→ Directions
Every record below should be printed again exactly, with its pictures removed.

→ Dataset excerpts
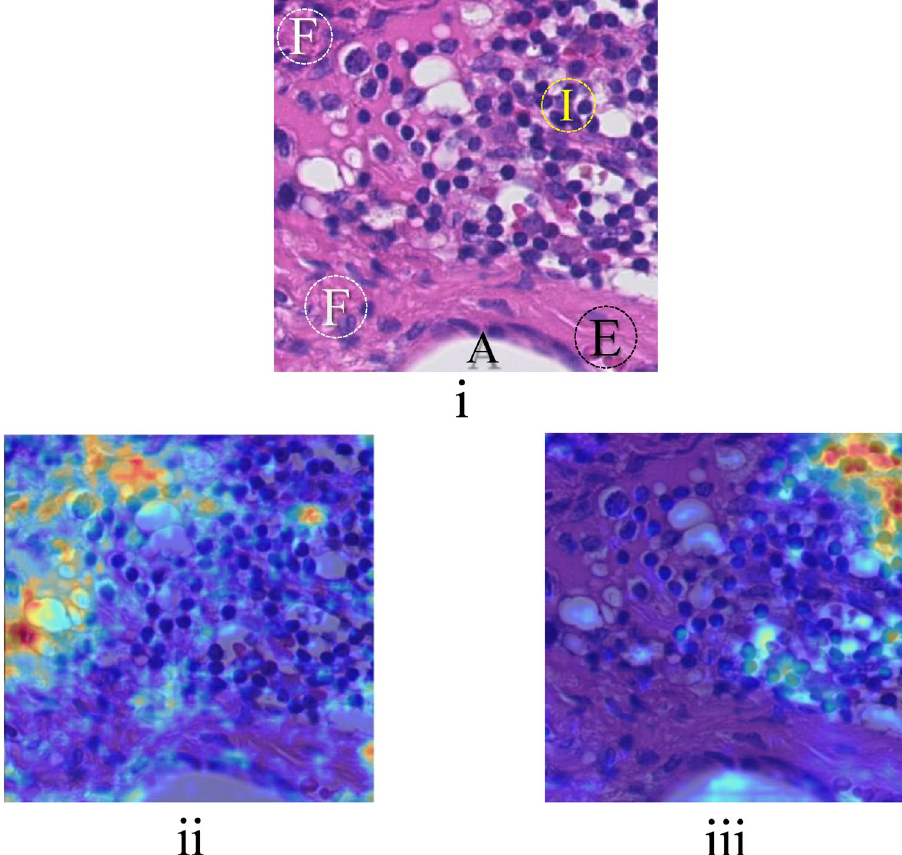
Figure 7. ( i ) an OOD healthy patch with different anatomical structures, Ⓘ : Immune cells, Ⓐ : Adipocyte, Ⓕ : Fibrous tissue, Ⓔ : Erythrocyte. ( ii ) GradCAM heatmap for the model trained using scenario 1 which misclassified the patch as a healthy patch. ( iii ) GradCAM heatmap for the model trained using scenario 2 which correctly classified the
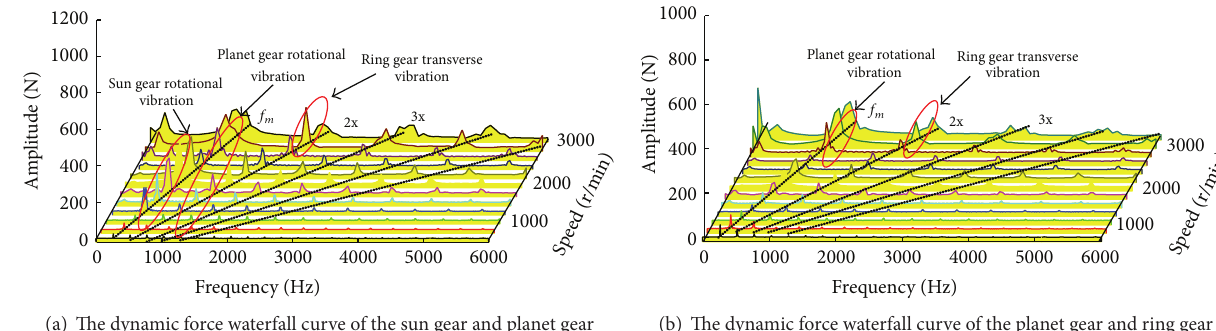
Figure 7: The dynamic force waterfall curve of the sun gear and planet gear.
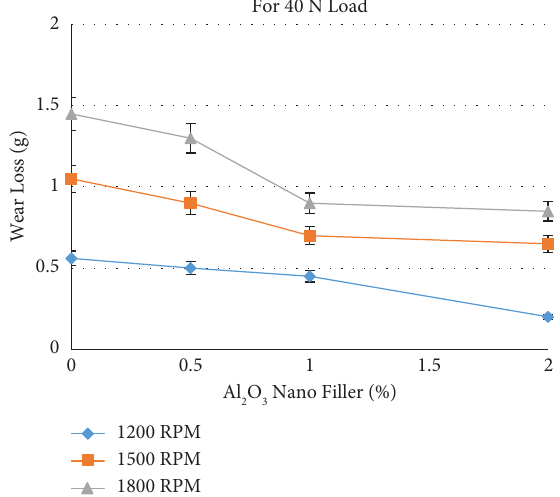
Figure 12: Wear loss of epoxy hybrid composites at 20N load. Figure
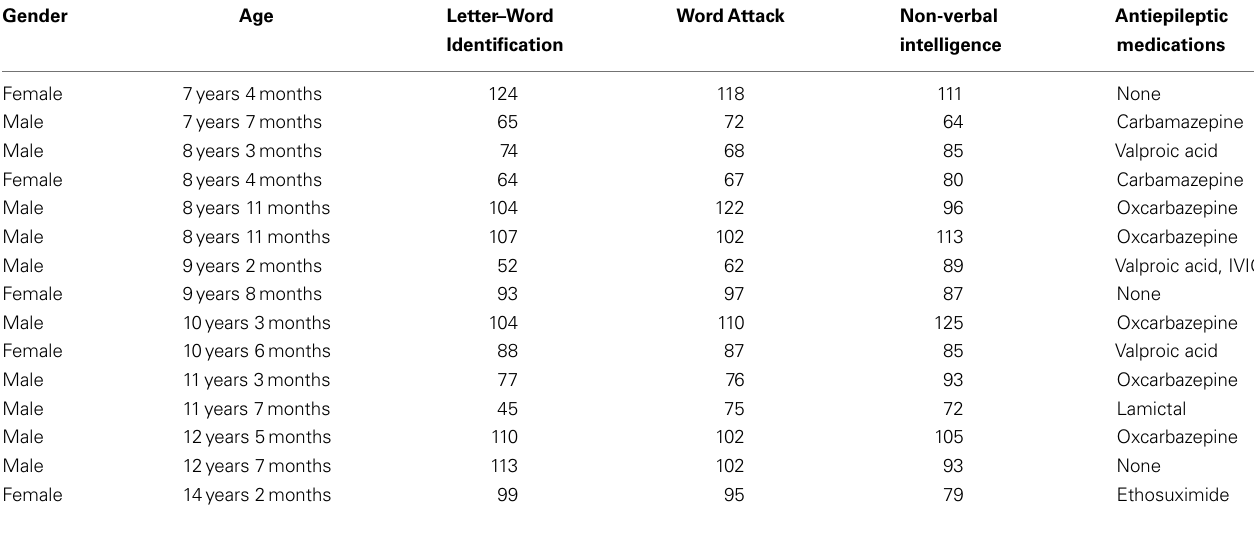
Table 2 | Specific participant scores and medications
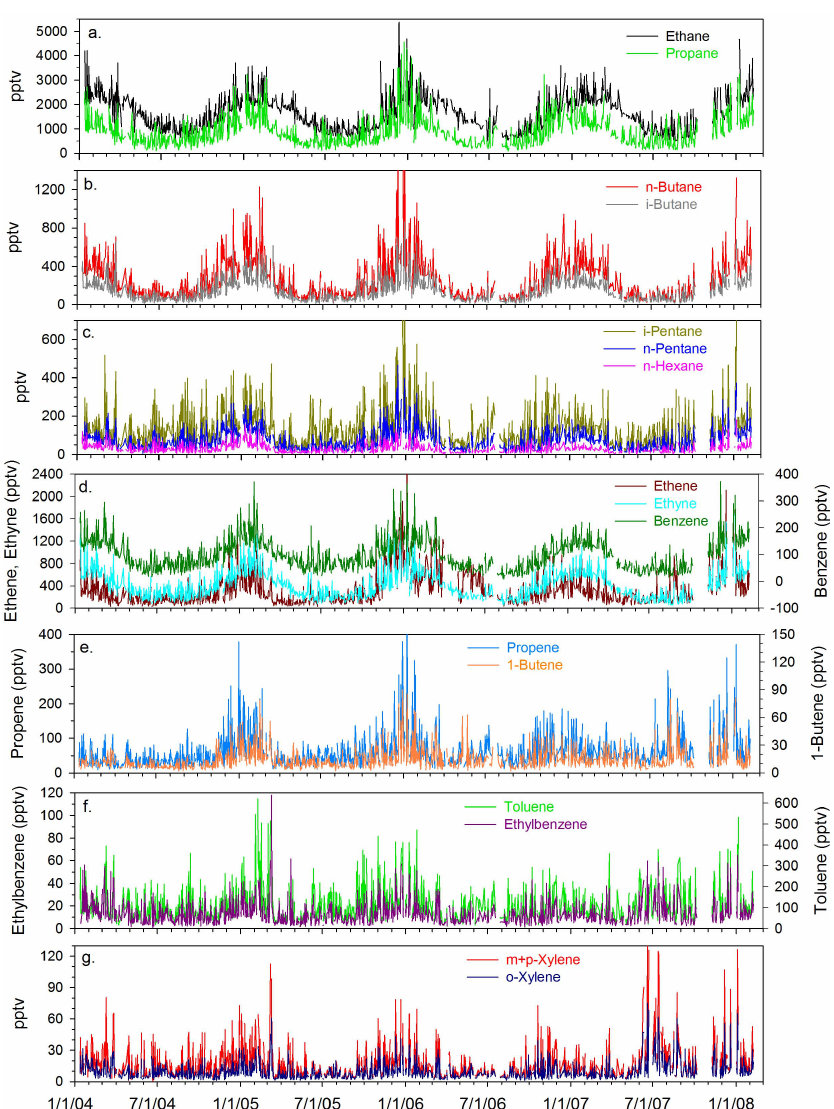
Fig. 3. Time series of NMHCs (pptv) at TF during January 2004–February 2008: (a) ethane, propane, (b) n-butane, i-butane, (c) i-pentane, n-pentane, n-hexane, (d) ethene, ethyne, benzene (note that the benzene axis is offset), (e) propene, 1-butene, (f) toluene, ethylbenzene, and (g) m+p-xylene,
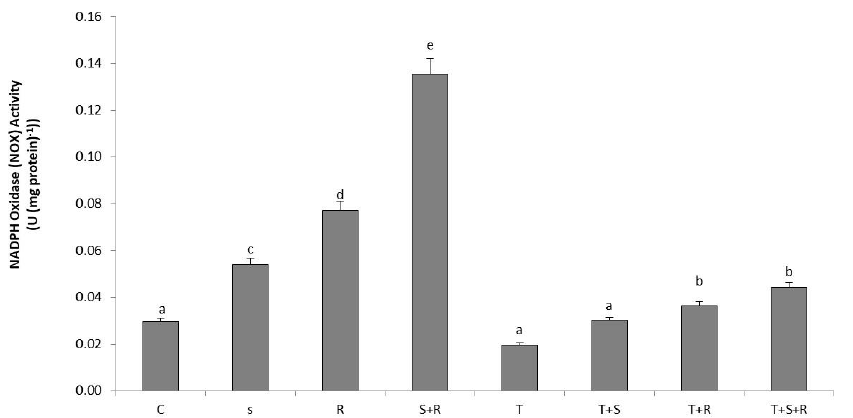
Figure 7. The effect of T. citrinoviride on NOX activity in the leaves of strawberry plants which were subjected to abiotic stress (40 mM NaCl) and biotic stress (R. solani) either separately or in combination. Different letters indicates significant differences between treatments ( p < 0.05). C, control; S, NaCl-treated; R, R. solani -infected ; S + R, Salt stress + R. solani; T, T. citrinoviride- treated; T + S, T. citrinoviride + NaCl; T + R, T. citrinoviride + R. solani ; T + S + R, T. citrinoviride + NaCl + R. solani.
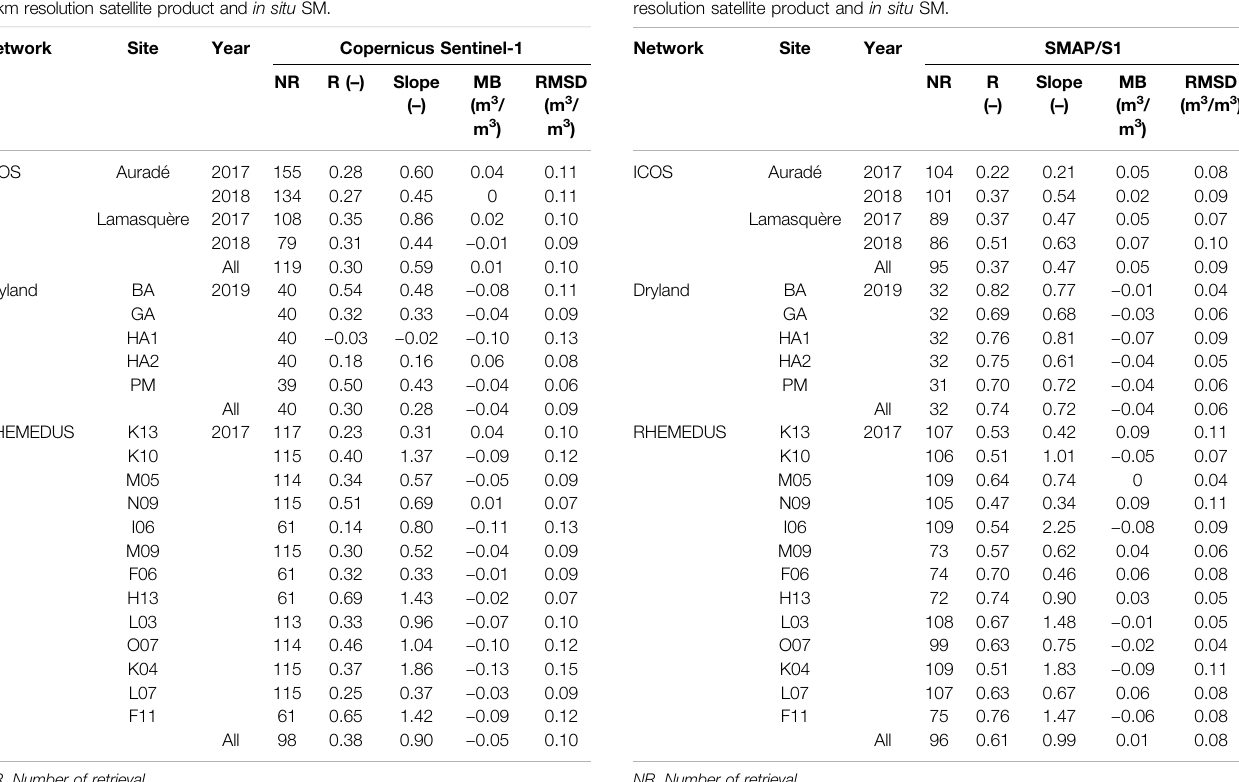
TABLE 4 | Statistical results in terms of correlation (R), slope of the linear regression (Slope), mean bias (MB) and RMSD between Copernicus Sentinel-1 1 km resolution satellite product and in situ SM.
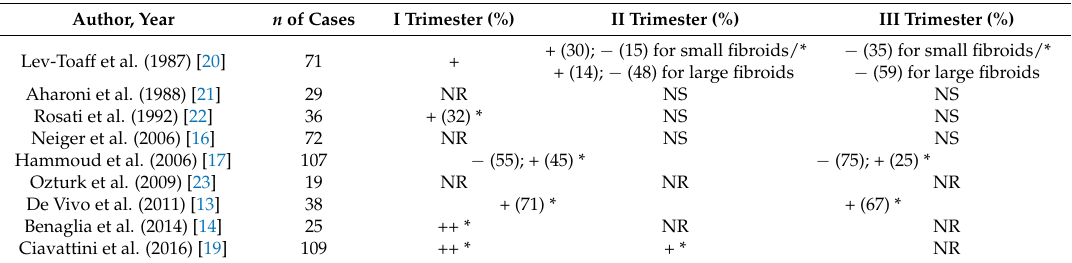
Table 1. Pattern of growth of uterine leiomyomas during pregnancy, cases reported in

→ Result for this task
Figure 7. ( i ) an OOD healthy patch with different anatomical structures, Ⓘ : Immune cells, Ⓐ : Adipocyte, Ⓕ : Fibrous tissue, Ⓔ : Erythrocyte. ( ii ) GradCAM heatmap for the model trained using scenario 1 which misclassified the patch as a healthy patch. ( iii ) GradCAM heatmap for the model trained using scenario 2 which correctly classified the
Figure 7: The dynamic force waterfall curve of the sun gear and planet gear.
Figure 12: Wear loss of epoxy hybrid composites at 20N load. Figure
Table 2 | Specific participant scores and medications
Fig. 3. Time series of NMHCs (pptv) at TF during January 2004–February 2008: (a) ethane, propane, (b) n-butane, i-butane, (c) i-pentane, n-pentane, n-hexane, (d) ethene, ethyne, benzene (note that the benzene axis is offset), (e) propene, 1-butene, (f) toluene, ethylbenzene, and (g) m+p-xylene,
Figure 7. The effect of T. citrinoviride on NOX activity in the leaves of strawberry plants which were subjected to abiotic stress (40 mM NaCl) and biotic stress (R. solani) either separately or in combination. Different letters indicates significant differences between treatments ( p < 0.05). C, control; S, NaCl-treated; R, R. solani -infected ; S + R, Salt stress + R. solani; T, T. citrinoviride- treated; T + S, T. citrinoviride + NaCl; T + R, T. citrinoviride + R. solani ; T + S + R, T. citrinoviride + NaCl + R. solani.
TABLE 4 | Statistical results in terms of correlation (R), slope of the linear regression (Slope), mean bias (MB) and RMSD between Copernicus Sentinel-1 1 km resolution satellite product and in situ SM.
Table 1. Pattern of growth of uterine leiomyomas during pregnancy, cases reported in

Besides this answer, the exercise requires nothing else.